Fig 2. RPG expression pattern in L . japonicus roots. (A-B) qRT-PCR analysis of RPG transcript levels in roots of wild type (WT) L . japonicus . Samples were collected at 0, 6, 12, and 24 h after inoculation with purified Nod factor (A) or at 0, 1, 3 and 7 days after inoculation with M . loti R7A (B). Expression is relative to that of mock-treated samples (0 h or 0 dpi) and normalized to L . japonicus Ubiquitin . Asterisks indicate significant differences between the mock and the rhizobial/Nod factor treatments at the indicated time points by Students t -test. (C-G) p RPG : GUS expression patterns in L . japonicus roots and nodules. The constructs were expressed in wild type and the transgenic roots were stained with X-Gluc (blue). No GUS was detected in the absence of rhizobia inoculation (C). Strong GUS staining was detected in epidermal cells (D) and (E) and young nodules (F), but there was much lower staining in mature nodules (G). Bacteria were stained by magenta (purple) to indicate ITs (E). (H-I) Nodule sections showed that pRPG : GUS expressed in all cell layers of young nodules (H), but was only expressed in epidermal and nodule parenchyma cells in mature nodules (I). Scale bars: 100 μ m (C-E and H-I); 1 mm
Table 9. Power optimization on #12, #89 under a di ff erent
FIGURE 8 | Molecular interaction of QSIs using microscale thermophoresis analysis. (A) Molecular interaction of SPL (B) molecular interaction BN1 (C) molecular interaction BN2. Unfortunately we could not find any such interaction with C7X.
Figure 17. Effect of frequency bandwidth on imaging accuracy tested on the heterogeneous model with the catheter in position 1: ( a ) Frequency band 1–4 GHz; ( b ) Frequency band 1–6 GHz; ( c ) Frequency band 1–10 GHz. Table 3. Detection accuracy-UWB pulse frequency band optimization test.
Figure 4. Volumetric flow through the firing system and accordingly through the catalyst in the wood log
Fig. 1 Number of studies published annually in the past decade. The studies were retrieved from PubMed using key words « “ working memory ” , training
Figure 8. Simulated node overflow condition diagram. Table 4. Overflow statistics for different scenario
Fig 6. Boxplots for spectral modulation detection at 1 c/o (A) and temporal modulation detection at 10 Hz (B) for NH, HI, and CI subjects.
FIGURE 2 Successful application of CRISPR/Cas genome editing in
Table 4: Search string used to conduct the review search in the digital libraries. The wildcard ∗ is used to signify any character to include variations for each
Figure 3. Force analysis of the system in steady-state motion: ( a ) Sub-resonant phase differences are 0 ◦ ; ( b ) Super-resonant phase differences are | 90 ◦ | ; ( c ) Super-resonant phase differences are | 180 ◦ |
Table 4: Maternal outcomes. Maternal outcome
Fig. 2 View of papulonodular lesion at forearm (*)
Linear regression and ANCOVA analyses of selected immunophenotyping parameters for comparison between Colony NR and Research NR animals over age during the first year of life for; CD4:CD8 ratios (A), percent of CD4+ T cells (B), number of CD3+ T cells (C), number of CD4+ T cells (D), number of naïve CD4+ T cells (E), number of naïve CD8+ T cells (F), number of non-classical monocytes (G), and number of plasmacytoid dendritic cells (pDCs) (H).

___

### [Task objective]
Print every line of the records above without a single difference.

### [Task answer]
Fig 2. RPG expression pattern in L . japonicus roots. (A-B) qRT-PCR analysis of RPG transcript levels in roots of wild type (WT) L . japonicus . Samples were collected at 0, 6, 12, and 24 h after inoculation with purified Nod factor (A) or at 0, 1, 3 and 7 days after inoculation with M . loti R7A (B). Expression is relative to that of mock-treated samples (0 h or 0 dpi) and normalized to L . japonicus Ubiquitin . Asterisks indicate significant differences between the mock and the rhizobial/Nod factor treatments at the indicated time points by Students t -test. (C-G) p RPG : GUS expression patterns in L . japonicus roots and nodules. The constructs were expressed in wild type and the transgenic roots were stained with X-Gluc (blue). No GUS was detected in the absence of rhizobia inoculation (C). Strong GUS staining was detected in epidermal cells (D) and (E) and young nodules (F), but there was much lower staining in mature nodules (G). Bacteria were stained by magenta (purple) to indicate ITs (E). (H-I) Nodule sections showed that pRPG : GUS expressed in all cell layers of young nodules (H), but was only expressed in epidermal and nodule parenchyma cells in mature nodules (I). Scale bars: 100 μ m (C-E and H-I); 1 mm
Table 9. Power optimization on #12, #89 under a di ff erent
FIGURE 8 | Molecular interaction of QSIs using microscale thermophoresis analysis. (A) Molecular interaction of SPL (B) molecular interaction BN1 (C) molecular interaction BN2. Unfortunately we could not find any such interaction with C7X.
Figure 17. Effect of frequency bandwidth on imaging accuracy tested on the heterogeneous model with the catheter in position 1: ( a ) Frequency band 1–4 GHz; ( b ) Frequency band 1–6 GHz; ( c ) Frequency band 1–10 GHz. Table 3. Detection accuracy-UWB pulse frequency band optimization test.
Figure 4. Volumetric flow through the firing system and accordingly through the catalyst in the wood log
Fig. 1 Number of studies published annually in the past decade. The studies were retrieved from PubMed using key words « “ working memory ” , training
Figure 8. Simulated node overflow condition diagram. Table 4. Overflow statistics for different scenario
Fig 6. Boxplots for spectral modulation detection at 1 c/o (A) and temporal modulation detection at 10 Hz (B) for NH, HI, and CI subjects.
FIGURE 2 Successful application of CRISPR/Cas genome editing in
Table 4: Search string used to conduct the review search in the digital libraries. The wildcard ∗ is used to signify any character to include variations for each
Figure 3. Force analysis of the system in steady-state motion: ( a ) Sub-resonant phase differences are 0 ◦ ; ( b ) Super-resonant phase differences are | 90 ◦ | ; ( c ) Super-resonant phase differences are | 180 ◦ |
Table 4: Maternal outcomes. Maternal outcome
Fig. 2 View of papulonodular lesion at forearm (*)
Linear regression and ANCOVA analyses of selected immunophenotyping parameters for comparison between Colony NR and Research NR animals over age during the first year of life for; CD4:CD8 ratios (A), percent of CD4+ T cells (B), number of CD3+ T cells (C), number of CD4+ T cells (D), number of naïve CD4+ T cells (E), number of naïve CD8+ T cells (F), number of non-classical monocytes (G), and number of plasmacytoid dendritic cells (pDCs) (H).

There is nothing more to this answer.